Truesdale Lake  

South Salem, New York

First Lake Treatment 2018

The Pond and Lake Connection will treat the lake for the first time this season on May 15. We will be watching for the results.

from David Sachs’ post on truesdalelake.nextdoor.com:

James [Gorman, of Pond & Lake Connection] stopped by yesterday to look at the lake. Based on what he saw, he told us that “as of now, we will treat a 20-foot ring around the edge of the lake (meaning along the shore around the lake – for about 20 feet into the lake itself) and the large part of the south cove for any submerged vegetation. We shall try to leave the center part of the lake alone. If algae begins matting on the curly leaf, we can adjust from there.” James believes that “the more we leave growing in the center, the better we can be at controlling the algae.” The goal is to have some weeds growing; that helps to offset the algae growth.

Excerpted from my post last year around this time, there are several other things to keep in mind, in no particular order:

  • Truesdale is a lake, which has natural living things in it. We need to maintain a balance for the health of the lake. It will never be a swimming pool. I think many understand this after having lived here for years, but occasionally new residents are unrealistic in their expectations of water clarity and plant-free water. Learn to co-exist with the plants. If you don’t freak out about the plants, your kids won’t.
  • Truesdale is a shallow lake (deepest part overall is 16 feet, with the south end near the TEA beach having a deepest point around 8 feet) and that means the sun is always able to reach the bottom of the lake. This means the entire 83 acres is fertile ground for plant growth. It is going to happen. We can only affect it a certain amount.
  • Herbicides and Algaecides are not perfect by any stretch. They are effective in the short term, but they dissipate and dilute by their nature. However, they are the most cost-effective solution we have.
  • Solutions other than herbicide treatment can be very expensive (dredging, mechanical harvesting) and would require a steady source of tax-based revenue and a tax district to do on a lake-wide scale.
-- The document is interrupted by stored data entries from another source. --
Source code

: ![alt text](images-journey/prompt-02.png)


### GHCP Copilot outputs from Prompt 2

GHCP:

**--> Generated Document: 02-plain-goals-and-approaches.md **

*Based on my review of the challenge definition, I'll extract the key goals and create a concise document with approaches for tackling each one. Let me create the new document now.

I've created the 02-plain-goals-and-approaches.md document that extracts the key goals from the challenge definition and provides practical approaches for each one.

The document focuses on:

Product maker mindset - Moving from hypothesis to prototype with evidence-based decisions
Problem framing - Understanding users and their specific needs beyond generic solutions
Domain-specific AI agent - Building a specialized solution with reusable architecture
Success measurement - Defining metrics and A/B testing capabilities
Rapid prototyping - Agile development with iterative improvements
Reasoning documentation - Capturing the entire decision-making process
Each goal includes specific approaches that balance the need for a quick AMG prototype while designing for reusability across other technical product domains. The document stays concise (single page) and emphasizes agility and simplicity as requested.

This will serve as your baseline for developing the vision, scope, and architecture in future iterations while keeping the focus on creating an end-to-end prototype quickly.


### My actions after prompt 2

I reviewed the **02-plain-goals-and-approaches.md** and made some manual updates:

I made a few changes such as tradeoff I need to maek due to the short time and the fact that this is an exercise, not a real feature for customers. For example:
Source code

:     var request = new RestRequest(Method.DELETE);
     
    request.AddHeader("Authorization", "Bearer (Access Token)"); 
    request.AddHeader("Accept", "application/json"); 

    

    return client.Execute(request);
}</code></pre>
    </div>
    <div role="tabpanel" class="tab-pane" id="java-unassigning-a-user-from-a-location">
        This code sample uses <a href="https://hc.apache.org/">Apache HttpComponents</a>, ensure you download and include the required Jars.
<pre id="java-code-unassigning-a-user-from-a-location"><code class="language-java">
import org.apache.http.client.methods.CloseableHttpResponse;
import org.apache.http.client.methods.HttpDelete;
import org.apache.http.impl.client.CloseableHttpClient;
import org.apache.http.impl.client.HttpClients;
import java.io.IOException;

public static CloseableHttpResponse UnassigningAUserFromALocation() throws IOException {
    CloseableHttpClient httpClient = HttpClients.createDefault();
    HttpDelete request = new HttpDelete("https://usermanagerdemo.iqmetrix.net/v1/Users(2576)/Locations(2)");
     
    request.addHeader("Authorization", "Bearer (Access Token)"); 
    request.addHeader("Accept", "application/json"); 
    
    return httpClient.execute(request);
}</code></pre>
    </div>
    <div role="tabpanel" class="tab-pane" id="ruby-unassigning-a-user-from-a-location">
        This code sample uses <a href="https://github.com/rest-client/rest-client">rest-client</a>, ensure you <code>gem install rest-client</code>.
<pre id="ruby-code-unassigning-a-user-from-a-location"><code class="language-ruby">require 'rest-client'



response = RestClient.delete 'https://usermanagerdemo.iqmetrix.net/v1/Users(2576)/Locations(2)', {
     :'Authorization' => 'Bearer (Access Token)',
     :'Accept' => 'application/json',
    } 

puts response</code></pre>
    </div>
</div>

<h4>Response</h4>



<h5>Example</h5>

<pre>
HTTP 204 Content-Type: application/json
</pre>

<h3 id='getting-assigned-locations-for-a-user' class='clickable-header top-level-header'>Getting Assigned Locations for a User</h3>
There are some smaller scale (i.e several households size) efforts underway to address specific dredging areas, but the projects are being undertaken financially by individual homeowners or groups of homeowners, not lake-wide.
  • Other weed control alternatives like grass carp are essentially undirected biological weapons that give no guarantee that the carp will eat 1.) where your want them eat to and 2.) what you want them to eat. They can end up decimating the native plant life and allowing invasive plants to gain even more of a foothold. The fish can also root around the bottom of our lake, stirring up muck and nutrients and actually causing more problems with water clarity and weed growth. They also cannot be fished out if they become a problem.
  • Everything we do is a trade-off between time, money, and effectiveness. In addition to keeping a balance of nature, we are trying to balance the checkbook.

The bottom line is any solutions are management, not complete control. We have a limited number of levers to move to affect weeds and algae, and we (and the professionals we hire) do their best in the environment we are given. It’s all a cycle. Winter will be back before you know it so enjoy the warm weather now!

New ideas and undertakings are always welcome — we are all in this together.